*** Raw data ***
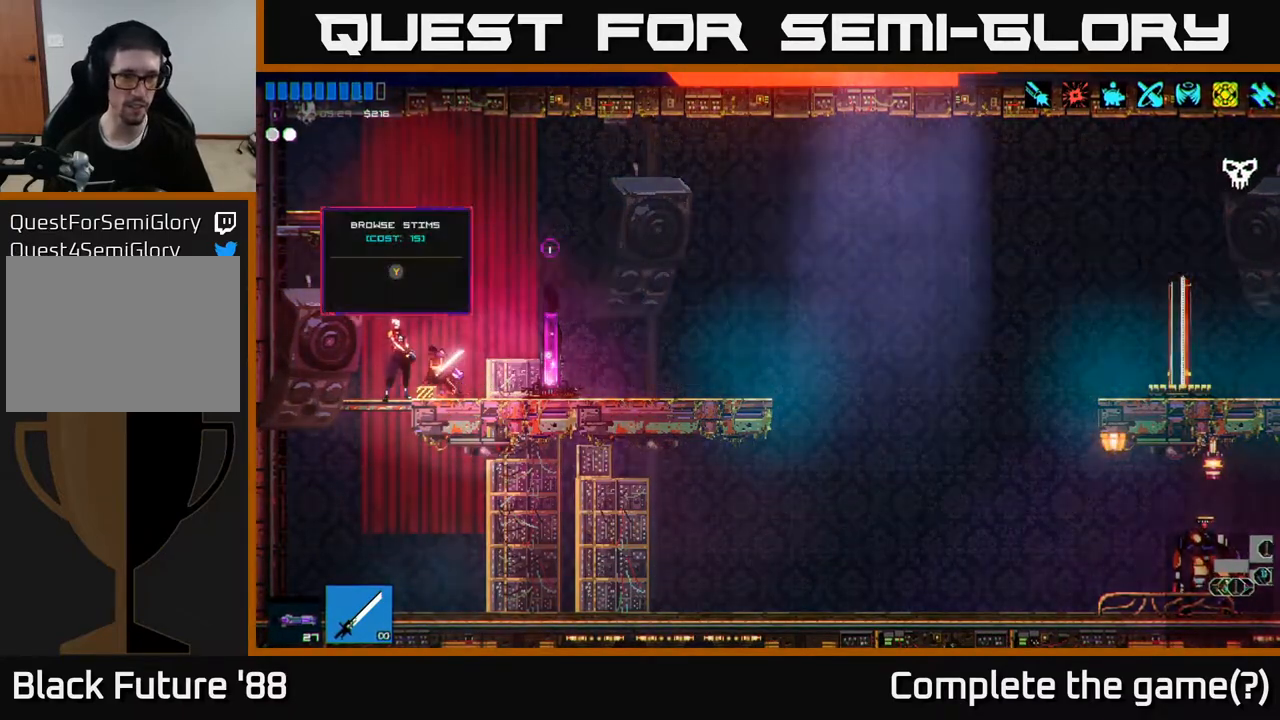
{"buttons": ["Y"], "left_stick": "center", "right_stick": "center", "events": [[500, "Y", "down"]]}
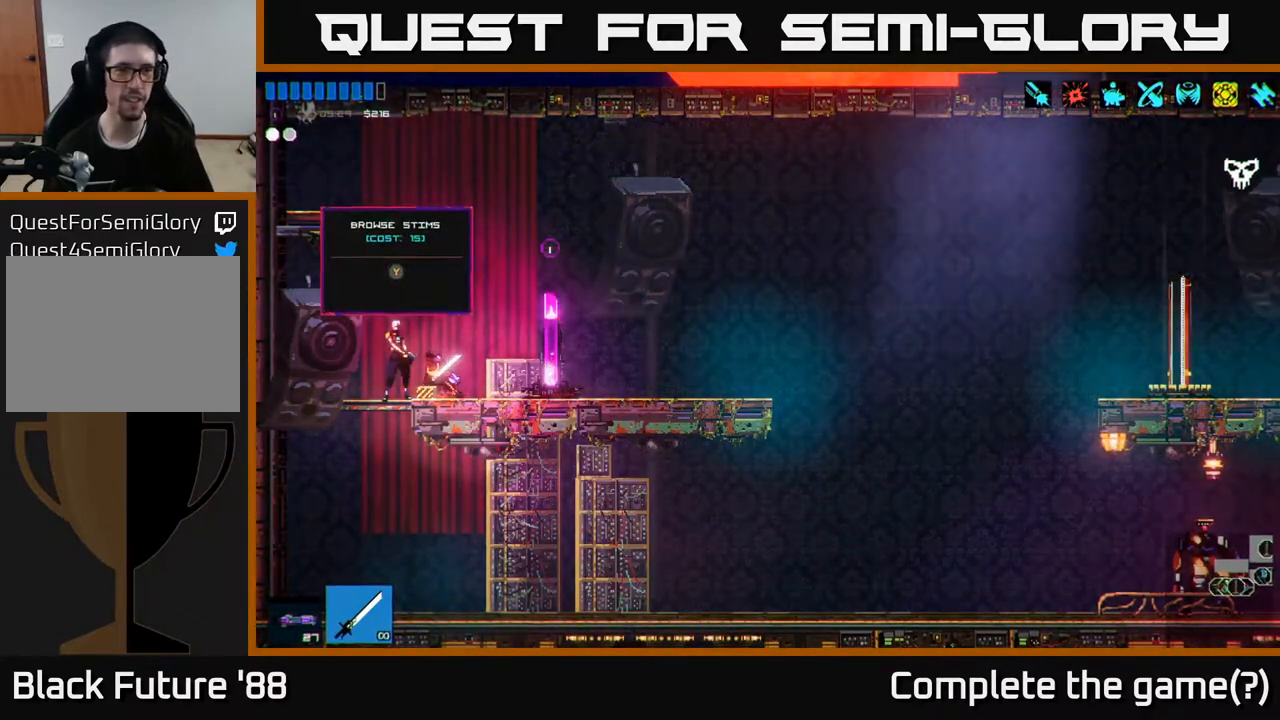
{"buttons": [], "left_stick": "center", "right_stick": "center", "events": [[83, "Y", "up"]]}
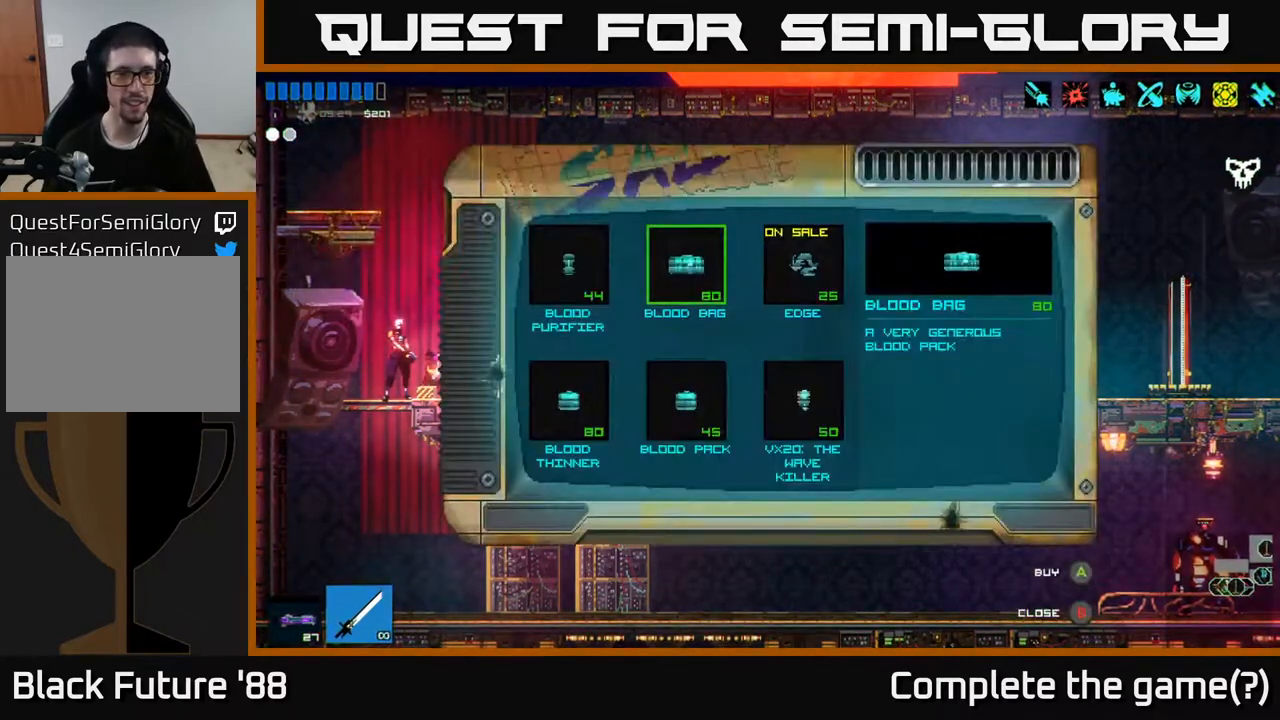
{"buttons": [], "left_stick": "center", "right_stick": "center", "events": []}
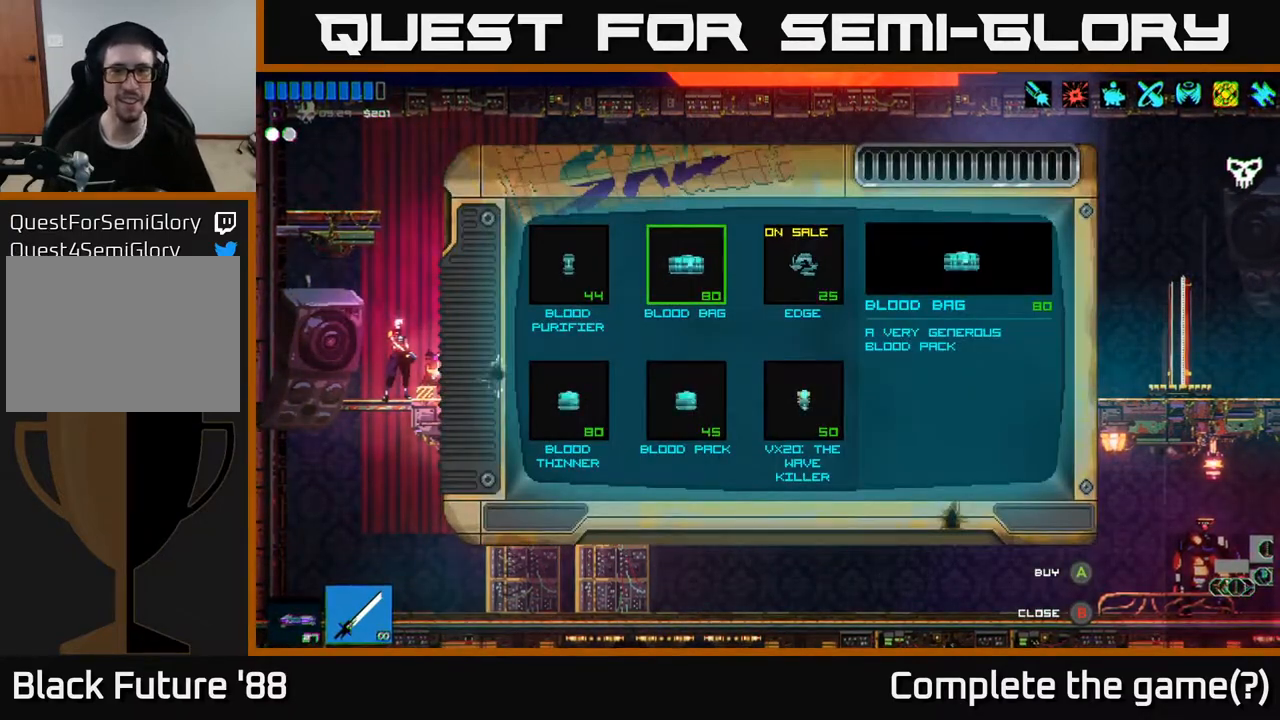
{"buttons": [], "left_stick": "left", "right_stick": "center", "events": [[33, "left_stick", "right"], [217, "left_stick", "center"], [367, "left_stick", "left"]]}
*** End of Raw data ***
> [What is required] Copy each line of the listing exactly, skipping any picture.

> [Answer space]
{"buttons": ["Y"], "left_stick": "center", "right_stick": "center", "events": [[500, "Y", "down"]]}
{"buttons": [], "left_stick": "center", "right_stick": "center", "events": [[83, "Y", "up"]]}
{"buttons": [], "left_stick": "center", "right_stick": "center", "events": []}
{"buttons": [], "left_stick": "left", "right_stick": "center", "events": [[33, "left_stick", "right"], [217, "left_stick", "center"], [367, "left_stick", "left"]]}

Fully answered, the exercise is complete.